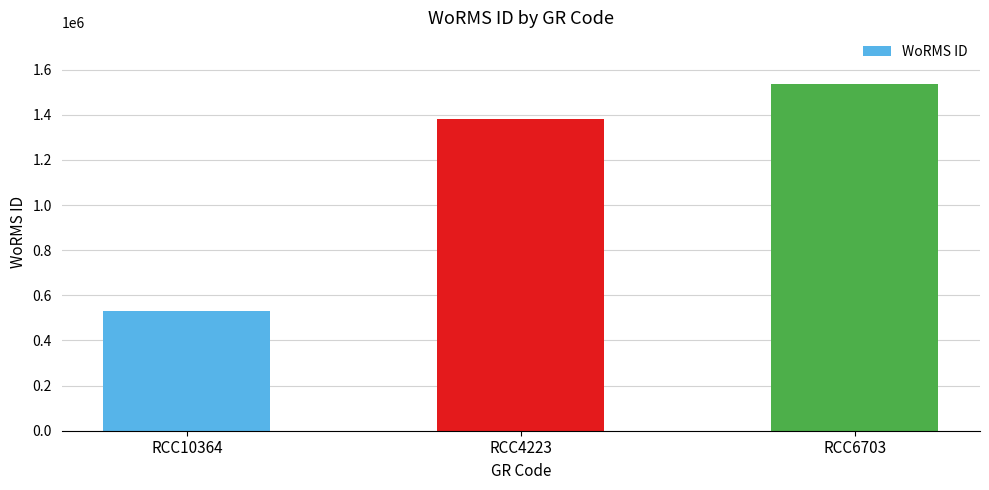

What is the difference between the second highest and minimum values?

848373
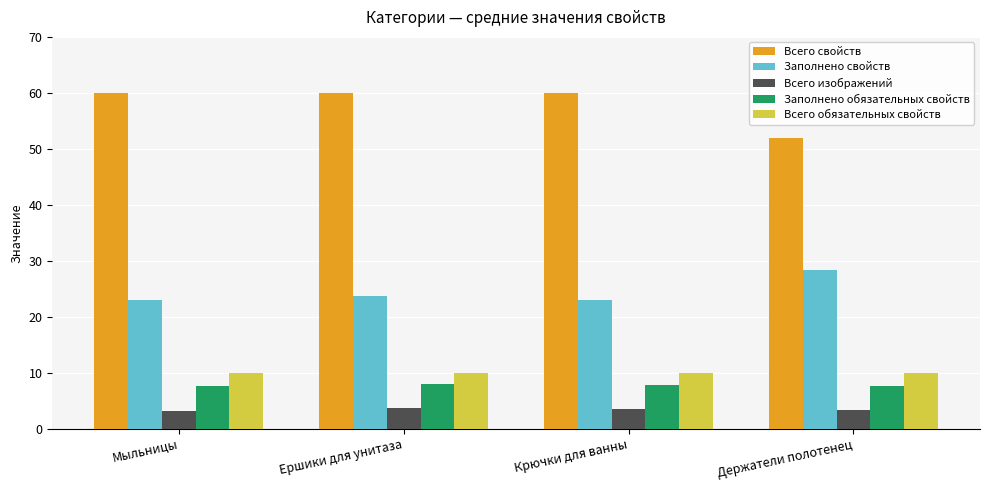

What is the difference between the maximum and minimum values in the Заполнено свойств series?

5.3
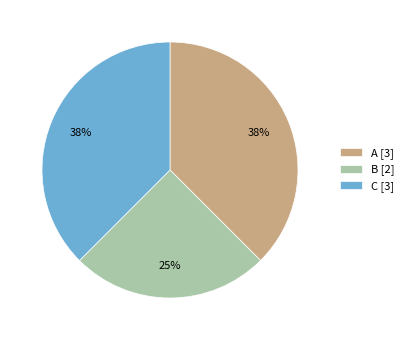

To the nearest percent, what portion does B represent?

25%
═══
--- Task goal ---
Rewrite the records above, replacing "minimum" with "lowest" wherever it appears and leaving everything else unchanged. Omit the pictures.

--- Answer to the problem ---
What is the difference between the second highest and lowest values?

848373

What is the difference between the maximum and lowest values in the Заполнено свойств series?

5.3

To the nearest percent, what portion does B represent?

25%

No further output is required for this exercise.